Who this tool is for
Team leads advocating for fewer, shorter meetings who need concrete data to back up their case. Agency owners tracking overhead costs who want to understand how much of their team's time (and therefore margin) goes to internal coordination. Consultants who want to make the case for async communication by showing clients how much their status meetings actually cost. Anyone who suspects their organization spends too much time in meetings will find that the dollar figure is often a more persuasive argument than saying 'we have too many meetings.'
FAQs about using the Meeting Cost Calculator
A 2022 study by Microsoft's WorkLab analyzing data from 31,000 workers found that time spent in meetings increased 252% since February 2020. Harvard Business School research published in the MIT Sloan Management Review found that when companies cut meetings by 40%, productivity increased by 71% and employee satisfaction rose by 52%. Shopify made headlines in 2023 by deleting 12,000 recurring meetings from employee calendars, estimating they recovered 322,000 hours of productive time annually — equivalent to adding 150 full-time employees.
When teams see meeting costs expressed as dollar amounts rather than abstract 'time spent,' they make different decisions. Stripe famously displays a running cost ticker during meetings. Research from the University of North Carolina found that simply showing the accumulated cost of a meeting in real time caused participants to end meetings 18% sooner and reduced the average number of attendees by 2 people. The psychological shift from 'this is just 30 minutes' to 'this is a $1,200 expense' triggers more critical evaluation of whether the meeting is necessary.
The hourly rate on someone's paycheck significantly understates the actual cost. Fully-loaded cost includes base salary, benefits (typically 25–40% of salary in the US), payroll taxes (7.65% employer FICA), office space, equipment, software licenses, and management overhead. A common multiplier is 1.4–2x the base salary for total cost. An employee earning $100,000/year actually costs the company $140,000–$200,000/year, making their true hourly rate $67–$96/hour rather than the $48/hour their salary suggests.
The calculator handles this conversion automatically. It divides annual salary by 2,080 (52 weeks multiplied by 40 hours per week) to get a base hourly rate. For a more accurate fully-loaded cost that includes benefits, taxes, and overhead, multiply the base rate by 1.3 to 1.4 — this is what the meeting actually costs the company, not just what the employee takes home.
There's no universal number, but a useful rule of thumb is this: if a meeting costs more than the value of the decision it's meant to produce, it should be an email or async document instead. A $500 meeting to decide on a $200 software subscription is a misallocation.

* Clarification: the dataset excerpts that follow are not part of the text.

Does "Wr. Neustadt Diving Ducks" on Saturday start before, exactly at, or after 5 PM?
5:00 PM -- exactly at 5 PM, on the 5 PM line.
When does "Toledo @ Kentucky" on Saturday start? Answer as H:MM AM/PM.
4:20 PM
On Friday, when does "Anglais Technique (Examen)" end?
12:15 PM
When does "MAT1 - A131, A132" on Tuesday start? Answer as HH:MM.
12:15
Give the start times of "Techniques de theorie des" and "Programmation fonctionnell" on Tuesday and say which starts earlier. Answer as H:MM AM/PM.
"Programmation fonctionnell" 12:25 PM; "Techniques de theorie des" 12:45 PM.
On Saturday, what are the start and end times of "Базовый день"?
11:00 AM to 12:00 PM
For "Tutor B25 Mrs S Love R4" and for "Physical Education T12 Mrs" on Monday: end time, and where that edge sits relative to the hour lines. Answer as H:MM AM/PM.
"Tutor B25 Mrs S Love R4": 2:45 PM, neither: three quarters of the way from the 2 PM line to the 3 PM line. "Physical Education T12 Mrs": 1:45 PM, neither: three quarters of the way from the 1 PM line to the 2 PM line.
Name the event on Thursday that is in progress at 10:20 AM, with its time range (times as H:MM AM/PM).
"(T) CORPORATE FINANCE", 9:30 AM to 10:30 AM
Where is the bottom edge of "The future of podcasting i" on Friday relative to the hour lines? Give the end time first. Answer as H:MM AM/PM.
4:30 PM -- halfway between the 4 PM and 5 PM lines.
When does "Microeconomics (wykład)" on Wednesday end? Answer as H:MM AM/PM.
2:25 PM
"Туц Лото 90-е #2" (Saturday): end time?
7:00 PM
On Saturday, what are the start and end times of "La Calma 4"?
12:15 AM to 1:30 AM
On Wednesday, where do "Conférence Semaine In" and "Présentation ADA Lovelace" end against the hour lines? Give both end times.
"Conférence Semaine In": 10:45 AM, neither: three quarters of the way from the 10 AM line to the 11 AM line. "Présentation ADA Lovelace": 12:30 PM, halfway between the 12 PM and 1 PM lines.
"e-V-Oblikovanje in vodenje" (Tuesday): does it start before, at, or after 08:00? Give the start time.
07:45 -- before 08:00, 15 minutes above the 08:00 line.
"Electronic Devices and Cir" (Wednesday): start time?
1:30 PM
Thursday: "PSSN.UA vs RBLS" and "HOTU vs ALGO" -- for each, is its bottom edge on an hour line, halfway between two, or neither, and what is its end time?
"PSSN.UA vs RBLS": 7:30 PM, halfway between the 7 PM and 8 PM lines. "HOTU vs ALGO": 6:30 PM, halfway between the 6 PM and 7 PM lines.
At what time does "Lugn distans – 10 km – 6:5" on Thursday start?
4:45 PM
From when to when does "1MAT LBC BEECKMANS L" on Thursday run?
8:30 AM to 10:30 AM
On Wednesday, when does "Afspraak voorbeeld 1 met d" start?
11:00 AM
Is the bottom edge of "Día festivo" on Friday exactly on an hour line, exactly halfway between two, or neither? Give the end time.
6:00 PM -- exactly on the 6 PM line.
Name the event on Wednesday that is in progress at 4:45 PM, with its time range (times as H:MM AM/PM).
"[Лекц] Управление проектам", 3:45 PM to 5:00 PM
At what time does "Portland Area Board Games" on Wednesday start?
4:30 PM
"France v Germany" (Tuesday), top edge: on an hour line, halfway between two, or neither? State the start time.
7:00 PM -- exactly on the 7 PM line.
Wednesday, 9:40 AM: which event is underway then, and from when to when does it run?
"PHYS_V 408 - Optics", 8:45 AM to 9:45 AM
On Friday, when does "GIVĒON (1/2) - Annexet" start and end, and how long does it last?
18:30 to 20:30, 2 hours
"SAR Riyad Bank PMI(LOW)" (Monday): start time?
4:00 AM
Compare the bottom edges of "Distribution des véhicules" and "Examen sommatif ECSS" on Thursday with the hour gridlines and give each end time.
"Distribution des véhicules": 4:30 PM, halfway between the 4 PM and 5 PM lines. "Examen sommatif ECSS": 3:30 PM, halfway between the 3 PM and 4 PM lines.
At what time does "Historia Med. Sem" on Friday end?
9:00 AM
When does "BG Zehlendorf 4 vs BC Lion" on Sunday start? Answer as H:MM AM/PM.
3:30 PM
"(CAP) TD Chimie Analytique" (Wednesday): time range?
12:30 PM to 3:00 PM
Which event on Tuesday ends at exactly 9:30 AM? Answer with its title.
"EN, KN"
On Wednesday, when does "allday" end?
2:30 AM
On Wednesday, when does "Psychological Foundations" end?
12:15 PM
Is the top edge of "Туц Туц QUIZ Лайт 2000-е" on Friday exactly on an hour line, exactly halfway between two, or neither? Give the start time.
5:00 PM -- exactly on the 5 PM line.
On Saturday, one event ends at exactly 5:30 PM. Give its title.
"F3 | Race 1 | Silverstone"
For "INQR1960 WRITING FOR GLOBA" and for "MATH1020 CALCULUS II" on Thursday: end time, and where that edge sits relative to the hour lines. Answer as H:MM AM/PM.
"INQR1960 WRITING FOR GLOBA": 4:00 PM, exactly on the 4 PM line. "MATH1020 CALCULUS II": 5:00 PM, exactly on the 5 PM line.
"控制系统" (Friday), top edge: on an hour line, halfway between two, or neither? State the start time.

A $500 meeting to align on a $50,000 project direction is money well spent.
Three high-impact tactics: reduce the attendee list to only people who need to decide or contribute (observers can read the notes), shorten the default duration from 60 to 30 minutes (meetings expand to fill available time), and require an agenda — meetings without agendas tend to wander and run long. Even cutting one unnecessary recurring meeting saves thousands per quarter.
Meetings are worth the cost when you need real-time debate to reach a decision, when the topic requires reading body language and tone (sensitive feedback, conflict resolution), when brainstorming benefits from building on others' ideas live, or when alignment across 3+ people is needed simultaneously. Default to async (written updates, Loom videos, shared docs) for status updates, information sharing, FYI announcements, and decisions that one person can make after gathering input. The test: 'Could this be an email?' If yes, it should be.